Additionally, the relatively small number of major complication events may have limited the stability of the multivariable regression analyses and may have contributed to wide confidence intervals and inflation of some odds ratio estimates. Therefore, these findings should be interpreted cautiously and considered exploratory until validated in larger prospective cohorts.

Furthermore, internal validation methods such as bootstrap resampling or cross-validation were not performed in the present study. Therefore, the reliability and generalizability of the regression models should be interpreted cautiously until validated in larger prospective multicenter cohorts.

In addition, nondiagnostic or insufficient biopsy samples were not systematically analyzed in the present study, as the study cohort primarily consisted of cases with definitive histopathological diagnoses. Therefore, direct assessment of diagnostic yield was beyond the scope of this analysis.

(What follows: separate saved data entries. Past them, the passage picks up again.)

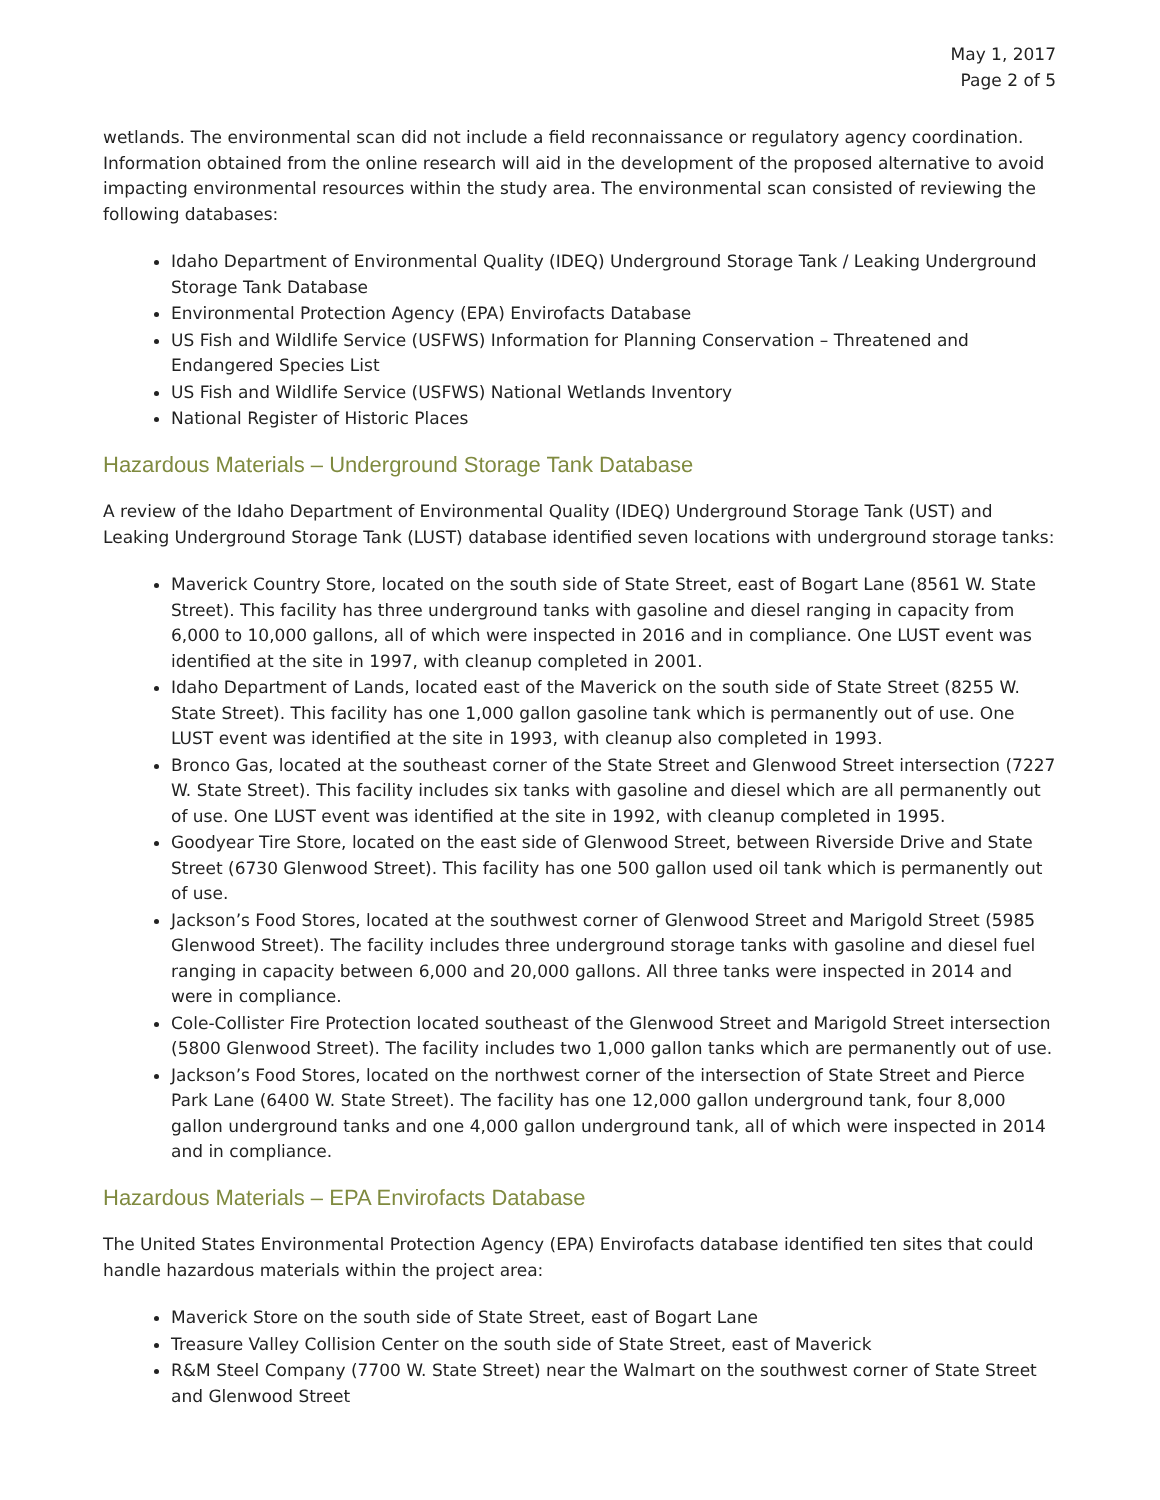May 1, 2017
Page 2 of 5
wetlands. The environmental scan did not include a field reconnaissance or regulatory agency coordination. Information obtained from the online research will aid in the development of the proposed alternative to avoid impacting environmental resources within the study area. The environmental scan consisted of reviewing the following databases:
Idaho Department of Environmental Quality (IDEQ) Underground Storage Tank / Leaking Underground Storage Tank Database
Environmental Protection Agency (EPA) Envirofacts Database
US Fish and Wildlife Service (USFWS) Information for Planning Conservation – Threatened and Endangered Species List
US Fish and Wildlife Service (USFWS) National Wetlands Inventory
National Register of Historic Places
Hazardous Materials – Underground Storage Tank Database
A review of the Idaho Department of Environmental Quality (IDEQ) Underground Storage Tank (UST) and Leaking Underground Storage Tank (LUST) database identified seven locations with underground storage tanks:
Maverick Country Store, located on the south side of State Street, east of Bogart Lane (8561 W. State Street). This facility has three underground tanks with gasoline and diesel ranging in capacity from 6,000 to 10,000 gallons, all of which were inspected in 2016 and in compliance. One LUST event was identified at the site in 1997, with cleanup completed in 2001.
Idaho Department of Lands, located east of the Maverick on the south side of State Street (8255 W. State Street). This facility has one 1,000 gallon gasoline tank which is permanently out of use. One LUST event was identified at the site in 1993, with cleanup also completed in 1993.
Bronco Gas, located at the southeast corner of the State Street and Glenwood Street intersection (7227 W. State Street). This facility includes six tanks with gasoline and diesel which are all permanently out of use. One LUST event was identified at the site in 1992, with cleanup completed in 1995.
Goodyear Tire Store, located on the east side of Glenwood Street, between Riverside Drive and State Street (6730 Glenwood Street). This facility has one 500 gallon used oil tank which is permanently out of use.
Jackson’s Food Stores, located at the southwest corner of Glenwood Street and Marigold Street (5985 Glenwood Street). The facility includes three underground storage tanks with gasoline and diesel fuel ranging in capacity between 6,000 and 20,000 gallons. All three tanks were inspected in 2014 and were in compliance.
Cole-Collister Fire Protection located southeast of the Glenwood Street and Marigold Street intersection (5800 Glenwood Street). The facility includes two 1,000 gallon tanks which are permanently out of use.
Jackson’s Food Stores, located on the northwest corner of the intersection of State Street and Pierce Park Lane (6400 W. State Street). The facility has one 12,000 gallon underground tank, four 8,000 gallon underground tanks and one 4,000 gallon underground tank, all of which were inspected in 2014 and in compliance.
Hazardous Materials – EPA Envirofacts Database
The United States Environmental Protection Agency (EPA) Envirofacts database identified ten sites that could handle hazardous materials within the project area:
Maverick Store on the south side of State Street, east of Bogart Lane
Treasure Valley Collision Center on the south side of State Street, east of Maverick
R&M Steel Company (7700 W. State Street) near the Walmart on the southwest corner of State Street and Glenwood Street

Finally, this study did not include a comparison with alternative biopsy guidance techniques, such as cone-beam CT or ultrasound-guided biopsy, which may have different safety profiles. Comparative studies evaluating these modalities may further refine procedural strategies.

6. Conclusions

In conclusion, CT-guided lung biopsy is a safe and effective diagnostic procedure, but it is associated with a risk of complications, most commonly pneumothorax and hemorrhage. Our findings suggest that operator-modifiable factors, particularly needle angle and patient positioning, may influence complication risk during CT-guided lung biopsy. Optimization of these technical parameters may represent a practical strategy for improving procedural safety; however, these findings should be validated in larger prospective studies. Future prospective studies are warranted to validate these findings and to establish standardized guidelines for minimizing complications, improving patient safety and procedural outcomes in routine clinical practice.